Tuesday, April 10, 2012

Live Long and Prosper? I Nearly Killed 'er!

But ALEC’s astonishing influence exposes the progressive Achilles’ heel: a lack of a similarly entrenched, nationwide infrastructure of state and local policymakers and advocates that can create and support lasting change.

-Anastasia Van der Woodsen
What we need is an entrenched infrastructure to create change that will endure.  We must create an inviolable, unchanging apparatus for the purpose of changing things into things that will never again change.
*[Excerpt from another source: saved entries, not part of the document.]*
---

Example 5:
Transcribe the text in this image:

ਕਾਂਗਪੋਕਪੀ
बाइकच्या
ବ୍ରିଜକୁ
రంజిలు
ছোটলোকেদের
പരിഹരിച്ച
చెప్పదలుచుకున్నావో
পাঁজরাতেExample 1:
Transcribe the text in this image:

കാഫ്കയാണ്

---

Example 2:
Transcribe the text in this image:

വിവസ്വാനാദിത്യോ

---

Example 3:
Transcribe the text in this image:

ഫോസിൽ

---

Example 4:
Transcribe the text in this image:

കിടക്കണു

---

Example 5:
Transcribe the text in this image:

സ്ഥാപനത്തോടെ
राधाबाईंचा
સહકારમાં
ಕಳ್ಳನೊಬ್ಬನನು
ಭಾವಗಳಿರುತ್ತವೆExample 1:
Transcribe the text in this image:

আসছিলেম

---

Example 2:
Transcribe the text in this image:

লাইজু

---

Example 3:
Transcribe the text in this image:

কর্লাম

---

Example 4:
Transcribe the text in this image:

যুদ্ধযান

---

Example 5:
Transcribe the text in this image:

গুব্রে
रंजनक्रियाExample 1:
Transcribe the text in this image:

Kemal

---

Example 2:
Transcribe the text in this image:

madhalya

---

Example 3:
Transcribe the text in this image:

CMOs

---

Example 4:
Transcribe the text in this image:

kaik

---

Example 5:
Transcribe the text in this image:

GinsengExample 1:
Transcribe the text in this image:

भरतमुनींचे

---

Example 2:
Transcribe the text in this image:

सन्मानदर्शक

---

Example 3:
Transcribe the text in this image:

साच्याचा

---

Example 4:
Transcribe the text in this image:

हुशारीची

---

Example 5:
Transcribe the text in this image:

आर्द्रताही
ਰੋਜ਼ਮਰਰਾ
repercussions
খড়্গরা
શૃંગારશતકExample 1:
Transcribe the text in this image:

We must alter the future forever in order that the unalterable future endure.

Monday, April 09, 2012

The Impossibility of an Island

I think my favorite rejoinders, when the delicate sandalwood scent of anarchy threatens to turn the abattoir into an ashram, is the Crackpot Survival Situation Scenario, in which two men, a desert isle, a .45, and a single coconut are blithely posited, or deposited, as the case may be, with the implication that, but for an amphibious landing by the Marines, the NYPD, and the Fourth Circuit, guns blazing and quills appellating, these two fine specimens of the human manimal would descend posthaste into a sort of Lord-of-the-Flies-cum-Alive scenario, leaving nothing for our sentient sea-otter inheritors, or whatever, but picked-over bones, signs of struggle, and the ineluctable conclusion that in the absence of a system of totalitarian social control, we were, all of us, just too violent to live.  This little fantasia is invariably played as if its author were Bach at the organ, improvising a work of such inestimable genius and novelty that even the bitterest skeptic must find himself transported by it.  Ahem.
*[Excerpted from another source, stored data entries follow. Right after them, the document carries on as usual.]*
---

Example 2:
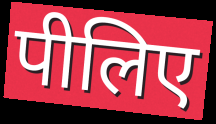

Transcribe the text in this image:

पीलिए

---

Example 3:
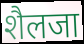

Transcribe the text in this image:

शैलजा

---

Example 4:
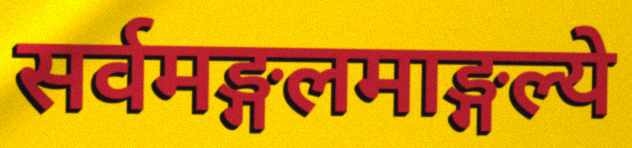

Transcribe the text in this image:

सर्वमङ्गलमाङ्गल्ये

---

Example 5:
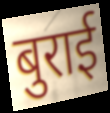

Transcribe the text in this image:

बुराई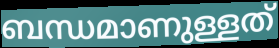
ബന്ധമാണുള്ളത്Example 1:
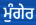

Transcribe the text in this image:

ਮੁੰਗੇਰ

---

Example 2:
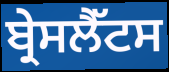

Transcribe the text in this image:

ਬ੍ਰੇਸਲੈੱਟਸ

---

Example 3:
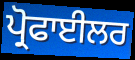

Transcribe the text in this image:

ਪ੍ਰੋਫਾਈਲਰ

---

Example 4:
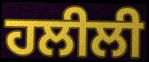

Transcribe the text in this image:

ਹਲੀਲੀ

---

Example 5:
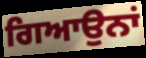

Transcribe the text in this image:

ਗਿਆਉਨਾਂ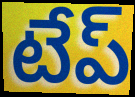
టేప్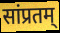
सांप्रतम्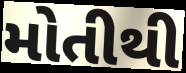
મોતીથી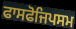
ਫਾਸਫੋਜਿਪਸਮ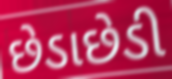
છેડાછેડીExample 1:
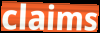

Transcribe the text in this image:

claims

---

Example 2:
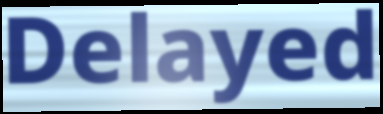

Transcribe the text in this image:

Delayed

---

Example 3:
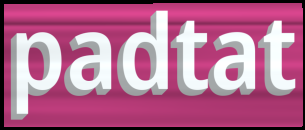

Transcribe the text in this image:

padtat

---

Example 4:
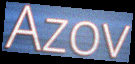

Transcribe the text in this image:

Azov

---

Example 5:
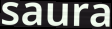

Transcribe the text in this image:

sauraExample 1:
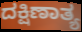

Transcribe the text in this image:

ದಕ್ಷಿಣಾತ್ಯ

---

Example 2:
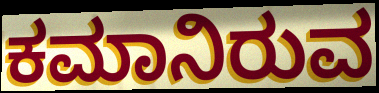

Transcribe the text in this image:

ಕಮಾನಿರುವ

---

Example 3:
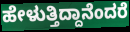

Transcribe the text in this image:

ಹೇಳುತ್ತಿದ್ದಾನೆಂದರೆ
Well, there are anarchists and there are anarchists, I suppose; I count myself among the latter variety--I don't anticipate the kingdom of heaven here on earth in my lifetime, nor in any lifetime, although, to put more of a point on it, I don't think that anarchy promises utopia.  This is a common confusion among liberal defenders of the state, that those of us who think it a bad thing imagine in its absence a peaceable kingdom of some kind.  Personally, I imagine anarchy as . . . what would a liberal democrat call it?  A workable system.  I do not suspect that it will eliminate human frailty or avarice and so forth; I only say, perhaps the absence of vast, totalizing systems of human extraction is something to take a look at.
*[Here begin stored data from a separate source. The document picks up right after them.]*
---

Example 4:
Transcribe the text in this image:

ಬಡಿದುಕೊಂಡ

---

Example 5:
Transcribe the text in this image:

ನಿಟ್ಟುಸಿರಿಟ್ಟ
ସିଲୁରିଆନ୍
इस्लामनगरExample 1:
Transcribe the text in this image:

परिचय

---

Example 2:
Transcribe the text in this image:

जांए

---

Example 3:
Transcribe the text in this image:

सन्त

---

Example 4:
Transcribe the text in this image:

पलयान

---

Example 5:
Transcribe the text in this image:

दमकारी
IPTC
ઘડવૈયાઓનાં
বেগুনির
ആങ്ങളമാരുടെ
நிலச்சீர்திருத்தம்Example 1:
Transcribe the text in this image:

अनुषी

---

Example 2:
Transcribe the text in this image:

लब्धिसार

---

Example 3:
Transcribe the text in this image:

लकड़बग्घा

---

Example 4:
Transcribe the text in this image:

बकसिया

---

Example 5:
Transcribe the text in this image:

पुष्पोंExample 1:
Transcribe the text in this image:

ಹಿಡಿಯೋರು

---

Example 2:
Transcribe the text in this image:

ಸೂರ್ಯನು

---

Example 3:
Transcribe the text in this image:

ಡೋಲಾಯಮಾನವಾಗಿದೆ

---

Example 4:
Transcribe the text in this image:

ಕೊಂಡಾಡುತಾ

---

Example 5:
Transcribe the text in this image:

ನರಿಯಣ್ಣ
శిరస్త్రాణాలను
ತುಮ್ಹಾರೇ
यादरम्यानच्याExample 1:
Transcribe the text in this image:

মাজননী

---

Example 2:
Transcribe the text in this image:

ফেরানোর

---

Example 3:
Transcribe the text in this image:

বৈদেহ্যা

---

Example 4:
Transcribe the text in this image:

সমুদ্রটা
But back to the scene.  In general--I am speaking only for myself--I find that my natural instinct, if that's the word, is to help people, to cooperate with them, and not to enter a violent berserker rage each time I approach a revolving door at the same time as someone else without an authority figure to mediate who will step through first.  Since I am an arrogant, self-regarding prick, I can only assume that for much of the rest of humanity, the less emotionally crippled portion, the general inclination is to work together, even without the diktat to do so.  In fact, it seems to me that when cooperation is compelled, it is generally in the service of something fundamentally evil, the pursuit of some awful corporate end, or obeying the law, or going through airport security, or registering to vote.